[Start of Attachment]

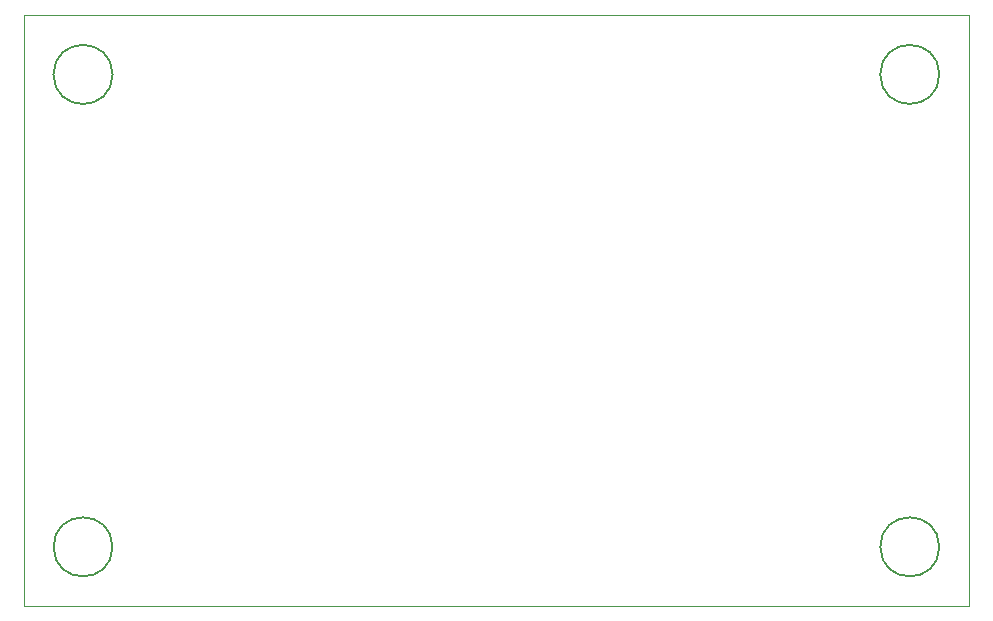
<source format=gbr>
%TF.GenerationSoftware,KiCad,Pcbnew,8.0.1*%
%TF.CreationDate,2024-04-07T11:58:20+02:00*%
%TF.ProjectId,RobotASK,526f626f-7441-4534-9b2e-6b696361645f,rev?*%
%TF.SameCoordinates,Original*%
%TF.FileFunction,Profile,NP*%
%FSLAX46Y46*%
G04 Gerber Fmt 4.6, Leading zero omitted, Abs format (unit mm)*
G04 Created by KiCad (PCBNEW 8.0.1) date 2024-04-07 11:58:20*
%MOMM*%
%LPD*%
G01*
G04 APERTURE LIST*
%TA.AperFunction,Profile*%
%ADD10C,0.200000*%
%TD*%
%TA.AperFunction,Profile*%
%ADD11C,0.050000*%
%TD*%
G04 APERTURE END LIST*
D10*
X77500000Y-95000000D02*
G75*
G02*
X72500000Y-95000000I-2500000J0D01*
G01*
X72500000Y-95000000D02*
G75*
G02*
X77500000Y-95000000I2500000J0D01*
G01*
D11*
X70000000Y-50000000D02*
X150000000Y-50000000D01*
X150000000Y-100000000D01*
X70000000Y-100000000D01*
X70000000Y-50000000D01*
D10*
X147500000Y-95000000D02*
G75*
G02*
X142500000Y-95000000I-2500000J0D01*
G01*
X142500000Y-95000000D02*
G75*
G02*
X147500000Y-95000000I2500000J0D01*
G01*
X147500000Y-55000000D02*
G75*
G02*
X142500000Y-55000000I-2500000J0D01*
G01*
X142500000Y-55000000D02*
G75*
G02*
X147500000Y-55000000I2500000J0D01*
G01*
X77500000Y-55000000D02*
G75*
G02*
X72500000Y-55000000I-2500000J0D01*
G01*
X72500000Y-55000000D02*
G75*
G02*
X77500000Y-55000000I2500000J0D01*
G01*
M02*

</source>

[End of Attachment]

## WHAT TO DO
Write the entries above out again exactly, omitting each image.

## SOLVED PROBLEM
<source format=gbr>
%TF.GenerationSoftware,KiCad,Pcbnew,8.0.1*%
%TF.CreationDate,2024-04-07T11:58:20+02:00*%
%TF.ProjectId,RobotASK,526f626f-7441-4534-9b2e-6b696361645f,rev?*%
%TF.SameCoordinates,Original*%
%TF.FileFunction,Profile,NP*%
%FSLAX46Y46*%
G04 Gerber Fmt 4.6, Leading zero omitted, Abs format (unit mm)*
G04 Created by KiCad (PCBNEW 8.0.1) date 2024-04-07 11:58:20*
%MOMM*%
%LPD*%
G01*
G04 APERTURE LIST*
%TA.AperFunction,Profile*%
%ADD10C,0.200000*%
%TD*%
%TA.AperFunction,Profile*%
%ADD11C,0.050000*%
%TD*%
G04 APERTURE END LIST*
D10*
X77500000Y-95000000D02*
G75*
G02*
X72500000Y-95000000I-2500000J0D01*
G01*
X72500000Y-95000000D02*
G75*
G02*
X77500000Y-95000000I2500000J0D01*
G01*
D11*
X70000000Y-50000000D02*
X150000000Y-50000000D01*
X150000000Y-100000000D01*
X70000000Y-100000000D01*
X70000000Y-50000000D01*
D10*
X147500000Y-95000000D02*
G75*
G02*
X142500000Y-95000000I-2500000J0D01*
G01*
X142500000Y-95000000D02*
G75*
G02*
X147500000Y-95000000I2500000J0D01*
G01*
X147500000Y-55000000D02*
G75*
G02*
X142500000Y-55000000I-2500000J0D01*
G01*
X142500000Y-55000000D02*
G75*
G02*
X147500000Y-55000000I2500000J0D01*
G01*
X77500000Y-55000000D02*
G75*
G02*
X72500000Y-55000000I-2500000J0D01*
G01*
X72500000Y-55000000D02*
G75*
G02*
X77500000Y-55000000I2500000J0D01*
G01*
M02*

</source>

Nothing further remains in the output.